Another effective tool for diagnosing and monitoring ONHD is fundus autofluorescence (FAF), which utilizes the blue excitation filter and green imaging filter used in fluorescein angiography.6 These filters make optic nerve head drusen appear bright and lobulated, allowing for easy viewing.1
Recent studies have expanded our understanding of the complications associated with ONHD. One prospective study compared 13 patients with optic disc drusen associated nonarteritic anterior ischemic optic neuropathy (ODD-AION) and 14 with nonarteritic anterior ischemic optic neuropathy (NA-AION) and found that those with ODD-AION were younger and had fewer vascular risk factors.1 According to the researchers, “findings suggest that [ONHD] is an independent risk factor for developing anterior ischemic optic neuropathy.”3
Another study compared the optic nerve head anatomy of patients with ODD-AION and NA-AIONand found that 82% of those with ODD-AION had deep rather than superficial ONHD. They concluded that anatomical location, not size, was important for determining a patient’s risk of developing ODD-NAION. The study echoed existing literature, suggesting that ONHD is an independent risk factor for NA-AION and noted that ODD-AION patients “are younger at the time of diagnosis and have fewer vascular risk factors” than NAION patients.7
These studies have significant clinical implications and demonstrate the importance of proper diagnosis.

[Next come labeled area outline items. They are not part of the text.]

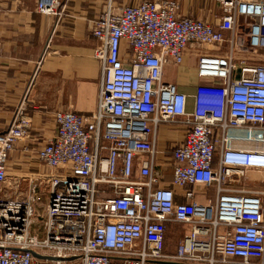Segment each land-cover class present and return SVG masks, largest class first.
I'll list each match as a JSON object with an SVG mask.
<instances>
[{
  "label": "built area",
  "instance_id": "obj_1",
  "mask_svg": "<svg viewBox=\"0 0 264 264\" xmlns=\"http://www.w3.org/2000/svg\"><path fill=\"white\" fill-rule=\"evenodd\" d=\"M216 2L222 14L211 24L179 16L174 0L105 1L91 26L95 107L50 112L55 134L34 151L46 169L7 170L30 139L26 106L0 132V264H264V189L245 183L249 172L264 174V2ZM58 6L39 0L37 10ZM190 48L199 82L187 95L165 69ZM160 124L184 132L168 177ZM171 228L186 229L173 250Z\"/></svg>",
  "mask_w": 264,
  "mask_h": 264
},
{
  "label": "crops",
  "instance_id": "obj_2",
  "mask_svg": "<svg viewBox=\"0 0 264 264\" xmlns=\"http://www.w3.org/2000/svg\"><path fill=\"white\" fill-rule=\"evenodd\" d=\"M105 1L58 0L57 12L46 15L36 11L37 0H0V132L12 123L20 105L29 109L32 122L30 139L18 143L8 157V171L23 174L46 169L34 151L55 134L52 110L89 113L94 109L100 65L93 51L91 26ZM113 1L122 5L140 0ZM174 1L179 16L216 24L222 14L216 0ZM243 29L245 37L247 30ZM228 48L227 43L222 44L221 53ZM194 51H186L175 78H166L187 95L199 82ZM187 107L192 108L190 98ZM183 133L181 126L169 124H160L156 130L159 169L166 177L170 148L182 140ZM47 200V191L40 190L37 201Z\"/></svg>",
  "mask_w": 264,
  "mask_h": 264
},
{
  "label": "rangeland",
  "instance_id": "obj_3",
  "mask_svg": "<svg viewBox=\"0 0 264 264\" xmlns=\"http://www.w3.org/2000/svg\"><path fill=\"white\" fill-rule=\"evenodd\" d=\"M58 1V0H56ZM39 0H37L36 3V11L38 13H41L37 10V4H38ZM60 5V4H59ZM59 7V6H58ZM44 14V13H41ZM46 15H52V14H46ZM178 74V67L174 66V67H168L165 69V79L169 78V79H173L176 77V75ZM246 185L253 183L252 185L255 188L261 187L264 189V174L261 173H255V172H249L247 175V178L245 180ZM209 195L212 194V190L208 191ZM45 206H46V202L45 201H36L35 202V213H34V222L35 224L33 225V229H35L37 226L39 227V229L41 230V216L44 214L45 211ZM186 229H184L183 231H179L176 228H171V230L168 231L167 233V246L170 250H173L174 245L176 243V241H178L181 237L182 234L184 233Z\"/></svg>",
  "mask_w": 264,
  "mask_h": 264
},
{
  "label": "water",
  "instance_id": "obj_4",
  "mask_svg": "<svg viewBox=\"0 0 264 264\" xmlns=\"http://www.w3.org/2000/svg\"><path fill=\"white\" fill-rule=\"evenodd\" d=\"M33 255H34L35 257H37V258L56 259V258H52V257H44V256H40V255H38V254H36V253H34V252H33Z\"/></svg>",
  "mask_w": 264,
  "mask_h": 264
}]
</instances>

As noted above, atypical progression and associated complications of ONHD cannot be ruled out. Thus, once a proper diagnosis has been made, patients with ONHD must be monitored closely to assess RNFL damage and related visual field defects, peripapillary neovascular membranes, and ODD-AION.7
There is currently no treatment for patients with visual field loss secondary to ONHD.2 Some retrospective studies recommend the use of medications that lower intraocular pressure; however, there are no controlled clinical studies to support this approach, and a consensus among clinicians has yet to be reached. Patients with ONHD should be dilated yearly for fundus evaluation and autofluorescence, OCT scans, and visual field exams. It is important to note that many of these patients have varying degrees of visual field defects.2 About 50% of children and 80% of adults with ONHD have an underlying visual field defect, typically enlarged blind spots.8 And although patients are generally asymptomatic for these defects, they require close monitoring. Patients rarely experience profound vision loss, but the ones who do usually have it secondary to NAION.8 As previously mentioned, patients with ONHD will often demonstrate autofluorescence in the areas within the optic nerve where the drusen are present.

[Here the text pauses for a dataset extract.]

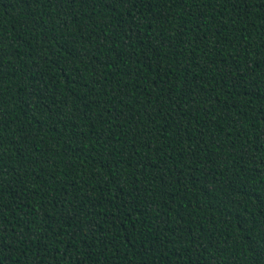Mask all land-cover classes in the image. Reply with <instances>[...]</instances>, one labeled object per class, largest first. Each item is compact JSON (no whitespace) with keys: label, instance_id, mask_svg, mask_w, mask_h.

Technological advances have been critical to the unearthing of ONHD, with recent studies suggesting ONHD as an independent risk factor for NA-AION in younger patients with fewer vascular conditions than others with NA-AION. In 2019, the Center for Optic Disc Drusen was created at Stanford School of Medicine to further propel our understanding of ONHD and its implication in blinding eye diseases.9 The future is bright for the use of technology improving outcomes for these patients.